The Texas Supreme Court on Jan. 15, 2020.
Miguel Gutierrez Jr.
/
The Texas Tribune
The Texas Supreme Court on Jan. 15, 2020.

The U.S. Supreme Court left abortion providers only the narrowest avenue to challenge the ban on abortions after about six weeks of pregnancy. Friday’s Texas Supreme Court ruling has effectively ended that federal legal challenge.

The Texas Supreme Court dealt a final blow to abortion providers’ federal challenge to the state’s latest abortion restrictions Friday.

The court ruled that state medical licensing officials do not have authority to enforce the law, which bans abortions after about six weeks of pregnancy. This was the last, narrowly cracked window that abortion providers had left to challenge the law after the U.S. Supreme Court decimated their case in a December ruling.

The law has a unique private-enforcement mechanism that empowers private citizens to sue anyone who, in the law’s language, “aids or abets” an abortion after fetal cardiac activity is detected, usually around six weeks of pregnancy.

The law is designed to evade judicial review, a goal at which it has been largely successful so far. Abortion providers have tried to argue that the law is actually enforced by state officials — the clerks who docket the lawsuits, the attorney general and medical licensing officials who could discipline doctors, nurses or pharmacists who violate the law — which would give them someone to bring a constitutional challenge against in court.

The U.S. Supreme Court disagreed with all of those arguments but one, allowing a challenge against the medical licensing officials to proceed.
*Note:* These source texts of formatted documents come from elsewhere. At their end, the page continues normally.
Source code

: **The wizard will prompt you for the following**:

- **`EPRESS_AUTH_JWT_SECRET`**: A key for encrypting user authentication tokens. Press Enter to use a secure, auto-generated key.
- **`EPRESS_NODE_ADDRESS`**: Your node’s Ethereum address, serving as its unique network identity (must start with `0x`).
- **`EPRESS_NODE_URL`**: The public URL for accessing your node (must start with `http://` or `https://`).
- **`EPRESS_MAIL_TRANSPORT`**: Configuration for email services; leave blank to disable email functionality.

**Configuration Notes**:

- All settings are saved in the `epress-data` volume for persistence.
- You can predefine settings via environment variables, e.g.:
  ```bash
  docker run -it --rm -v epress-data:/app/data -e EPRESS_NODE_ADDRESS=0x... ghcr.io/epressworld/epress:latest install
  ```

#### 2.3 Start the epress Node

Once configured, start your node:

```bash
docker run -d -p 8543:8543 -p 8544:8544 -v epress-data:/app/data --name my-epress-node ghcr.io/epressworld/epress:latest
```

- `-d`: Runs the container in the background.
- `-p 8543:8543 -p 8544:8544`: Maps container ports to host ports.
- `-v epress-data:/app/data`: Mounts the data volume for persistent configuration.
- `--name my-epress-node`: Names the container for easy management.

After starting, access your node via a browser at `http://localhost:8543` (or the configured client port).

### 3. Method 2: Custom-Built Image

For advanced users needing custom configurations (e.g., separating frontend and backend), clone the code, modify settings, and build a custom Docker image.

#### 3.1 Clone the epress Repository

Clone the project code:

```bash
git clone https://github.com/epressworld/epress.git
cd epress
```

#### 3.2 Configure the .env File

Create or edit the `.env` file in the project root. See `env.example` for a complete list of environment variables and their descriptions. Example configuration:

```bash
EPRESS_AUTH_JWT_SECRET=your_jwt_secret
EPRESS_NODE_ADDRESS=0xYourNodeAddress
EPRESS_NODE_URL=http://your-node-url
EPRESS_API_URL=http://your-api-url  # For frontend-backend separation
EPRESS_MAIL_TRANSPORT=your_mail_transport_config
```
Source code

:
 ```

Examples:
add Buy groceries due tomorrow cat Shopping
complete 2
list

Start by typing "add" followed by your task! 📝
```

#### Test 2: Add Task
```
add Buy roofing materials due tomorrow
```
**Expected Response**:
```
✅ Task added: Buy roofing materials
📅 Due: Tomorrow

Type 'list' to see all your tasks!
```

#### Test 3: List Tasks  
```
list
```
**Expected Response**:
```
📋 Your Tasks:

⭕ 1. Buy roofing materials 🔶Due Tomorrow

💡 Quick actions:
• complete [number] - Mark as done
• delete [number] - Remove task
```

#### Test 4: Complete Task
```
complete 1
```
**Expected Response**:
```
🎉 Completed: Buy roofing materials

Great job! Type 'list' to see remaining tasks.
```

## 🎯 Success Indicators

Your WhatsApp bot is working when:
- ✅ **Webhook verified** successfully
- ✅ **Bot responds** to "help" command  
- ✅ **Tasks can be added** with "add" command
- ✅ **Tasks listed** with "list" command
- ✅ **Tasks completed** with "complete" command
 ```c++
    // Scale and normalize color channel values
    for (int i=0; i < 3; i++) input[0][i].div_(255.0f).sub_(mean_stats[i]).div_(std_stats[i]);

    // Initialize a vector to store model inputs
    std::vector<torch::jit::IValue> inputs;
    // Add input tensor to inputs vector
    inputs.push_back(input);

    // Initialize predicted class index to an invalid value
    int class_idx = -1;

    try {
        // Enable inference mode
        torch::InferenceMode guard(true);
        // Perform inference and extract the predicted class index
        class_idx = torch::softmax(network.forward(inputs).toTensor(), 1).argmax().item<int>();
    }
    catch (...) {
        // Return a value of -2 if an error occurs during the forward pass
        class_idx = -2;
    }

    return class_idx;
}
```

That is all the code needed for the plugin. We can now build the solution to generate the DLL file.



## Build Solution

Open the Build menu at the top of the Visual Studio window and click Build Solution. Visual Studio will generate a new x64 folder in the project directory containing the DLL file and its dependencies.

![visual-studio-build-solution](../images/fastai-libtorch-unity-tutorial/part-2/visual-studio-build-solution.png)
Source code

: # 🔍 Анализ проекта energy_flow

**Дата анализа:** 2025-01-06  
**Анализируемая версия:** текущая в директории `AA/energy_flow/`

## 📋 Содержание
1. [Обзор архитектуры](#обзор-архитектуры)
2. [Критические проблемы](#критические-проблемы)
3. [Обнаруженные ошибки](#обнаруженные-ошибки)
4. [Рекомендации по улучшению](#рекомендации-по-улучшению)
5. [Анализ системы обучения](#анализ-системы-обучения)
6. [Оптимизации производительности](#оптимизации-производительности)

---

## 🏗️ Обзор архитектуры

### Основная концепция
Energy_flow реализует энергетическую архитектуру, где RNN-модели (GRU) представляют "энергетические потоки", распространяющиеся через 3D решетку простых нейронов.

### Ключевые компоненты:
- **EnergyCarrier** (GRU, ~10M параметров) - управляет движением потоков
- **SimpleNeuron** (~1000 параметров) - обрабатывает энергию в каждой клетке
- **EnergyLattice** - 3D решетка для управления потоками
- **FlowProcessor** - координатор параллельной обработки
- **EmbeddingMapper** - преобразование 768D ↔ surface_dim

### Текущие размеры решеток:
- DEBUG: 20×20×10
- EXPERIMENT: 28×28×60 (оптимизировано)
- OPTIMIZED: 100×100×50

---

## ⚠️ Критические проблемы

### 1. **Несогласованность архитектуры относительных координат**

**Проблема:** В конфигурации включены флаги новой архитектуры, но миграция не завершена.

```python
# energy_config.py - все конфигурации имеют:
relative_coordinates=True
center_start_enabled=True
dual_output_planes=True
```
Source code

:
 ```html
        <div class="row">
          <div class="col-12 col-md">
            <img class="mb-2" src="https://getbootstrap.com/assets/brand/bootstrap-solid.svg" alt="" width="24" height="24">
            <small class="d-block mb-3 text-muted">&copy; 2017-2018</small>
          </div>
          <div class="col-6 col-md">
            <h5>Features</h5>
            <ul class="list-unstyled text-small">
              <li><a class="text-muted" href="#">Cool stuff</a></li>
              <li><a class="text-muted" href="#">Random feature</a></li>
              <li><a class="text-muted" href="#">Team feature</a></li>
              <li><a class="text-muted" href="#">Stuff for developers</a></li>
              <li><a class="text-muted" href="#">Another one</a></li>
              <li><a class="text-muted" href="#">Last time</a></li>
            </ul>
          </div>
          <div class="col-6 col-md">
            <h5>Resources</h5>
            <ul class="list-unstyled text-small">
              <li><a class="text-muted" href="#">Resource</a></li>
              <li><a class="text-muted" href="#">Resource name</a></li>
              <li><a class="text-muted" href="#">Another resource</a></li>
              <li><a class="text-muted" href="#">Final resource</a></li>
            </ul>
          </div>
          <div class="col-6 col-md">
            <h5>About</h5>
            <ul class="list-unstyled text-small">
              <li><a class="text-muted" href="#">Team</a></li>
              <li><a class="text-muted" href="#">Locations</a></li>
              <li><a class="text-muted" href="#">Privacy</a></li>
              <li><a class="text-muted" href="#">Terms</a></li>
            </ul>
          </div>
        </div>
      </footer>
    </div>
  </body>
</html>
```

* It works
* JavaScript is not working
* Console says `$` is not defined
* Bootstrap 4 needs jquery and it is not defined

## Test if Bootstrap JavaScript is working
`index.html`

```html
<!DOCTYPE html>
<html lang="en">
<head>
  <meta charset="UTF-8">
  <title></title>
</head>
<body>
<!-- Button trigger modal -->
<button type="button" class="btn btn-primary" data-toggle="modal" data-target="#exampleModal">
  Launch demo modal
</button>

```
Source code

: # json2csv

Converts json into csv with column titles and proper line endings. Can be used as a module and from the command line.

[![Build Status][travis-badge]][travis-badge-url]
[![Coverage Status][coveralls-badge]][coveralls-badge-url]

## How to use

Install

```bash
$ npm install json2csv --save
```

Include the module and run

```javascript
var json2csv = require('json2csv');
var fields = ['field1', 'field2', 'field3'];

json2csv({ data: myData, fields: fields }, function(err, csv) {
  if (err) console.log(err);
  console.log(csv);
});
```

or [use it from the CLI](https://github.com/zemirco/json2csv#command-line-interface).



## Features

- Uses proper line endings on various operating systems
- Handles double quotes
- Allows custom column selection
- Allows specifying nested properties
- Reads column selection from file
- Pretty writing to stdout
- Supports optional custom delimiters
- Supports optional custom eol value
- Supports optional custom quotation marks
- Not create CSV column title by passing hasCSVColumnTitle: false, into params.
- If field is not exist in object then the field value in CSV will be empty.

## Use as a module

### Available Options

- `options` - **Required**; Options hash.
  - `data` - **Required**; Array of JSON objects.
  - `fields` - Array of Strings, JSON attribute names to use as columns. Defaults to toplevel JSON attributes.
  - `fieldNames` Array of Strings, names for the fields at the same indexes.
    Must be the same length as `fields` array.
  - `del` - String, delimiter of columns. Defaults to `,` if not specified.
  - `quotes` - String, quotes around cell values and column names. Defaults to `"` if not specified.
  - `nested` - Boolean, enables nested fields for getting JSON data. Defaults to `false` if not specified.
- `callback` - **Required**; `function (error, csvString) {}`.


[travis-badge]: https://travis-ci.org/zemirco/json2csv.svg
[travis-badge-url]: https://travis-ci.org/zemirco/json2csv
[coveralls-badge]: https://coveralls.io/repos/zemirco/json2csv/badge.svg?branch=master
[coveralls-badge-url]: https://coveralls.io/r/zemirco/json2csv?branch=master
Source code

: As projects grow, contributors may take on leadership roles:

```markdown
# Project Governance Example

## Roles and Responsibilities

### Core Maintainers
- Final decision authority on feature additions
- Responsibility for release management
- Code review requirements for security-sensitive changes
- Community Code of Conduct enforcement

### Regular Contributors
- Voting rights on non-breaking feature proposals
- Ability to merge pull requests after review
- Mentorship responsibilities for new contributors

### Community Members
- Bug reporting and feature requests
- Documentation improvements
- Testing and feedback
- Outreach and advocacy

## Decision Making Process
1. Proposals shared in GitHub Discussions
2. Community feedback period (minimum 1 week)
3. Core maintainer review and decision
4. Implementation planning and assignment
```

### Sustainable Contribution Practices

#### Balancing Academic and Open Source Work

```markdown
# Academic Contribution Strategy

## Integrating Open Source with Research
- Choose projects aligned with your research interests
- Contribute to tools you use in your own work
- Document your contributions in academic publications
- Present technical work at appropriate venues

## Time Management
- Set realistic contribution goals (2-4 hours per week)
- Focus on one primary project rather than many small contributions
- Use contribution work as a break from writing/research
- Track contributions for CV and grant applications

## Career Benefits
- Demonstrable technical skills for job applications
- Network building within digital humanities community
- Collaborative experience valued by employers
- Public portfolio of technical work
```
That case then went back to the 5th U.S. Circuit Court of Appeals, which sent it to the Texas Supreme Court to weigh in on.

In a hearing last month, Texas Solicitor General Judd Stone argued that there was no “ordinary English interpretation that entertains any possibility of public enforcement.”

On Friday, the justices issued a ruling that seemed to agree with Stone’s “ordinary English interpretation” of the law.

“The Court concluded that Texas law does not authorize the state-agency executives to enforce the Act’s requirements, either directly or indirectly,” they wrote.

Abortion advocates, including those who brought this challenge, were unhappy with the ruling.

“We have been fighting this ban for six long months, but the courts have failed us,” Amy Hagstrom Miller, president and CEO of Whole Woman’s Health and Whole Woman’s Health Alliance, said in a statement. "The situation is becoming increasingly dire, and now neighboring states—where we have been sending patients—are about to pass similar bans. Where will Texans go then?”

Nancy Northup, president and CEO of the Center for Reproductive Rights, also issued a statement. “The courts have allowed Texas to nullify a constitutional right,” she said. “We will continue to do everything in our power to right this wrong.”

Meanwhile, anti-abortion groups cheered the court’s decision.

“The court recognized what we already knew: this law is constitutional,” said Chelsey Youman, state director and national legislative advisor with Human Coalition Action, in a statement. “It is the most successful piece of pro-life legislation in 50 years and should be replicated everywhere in states that are serious about rescuing pre-born lives.”

There are other ongoing challenges to the law, including multidistrict litigation in which a state district judge found the law to be unconstitutional. That case is under appeal.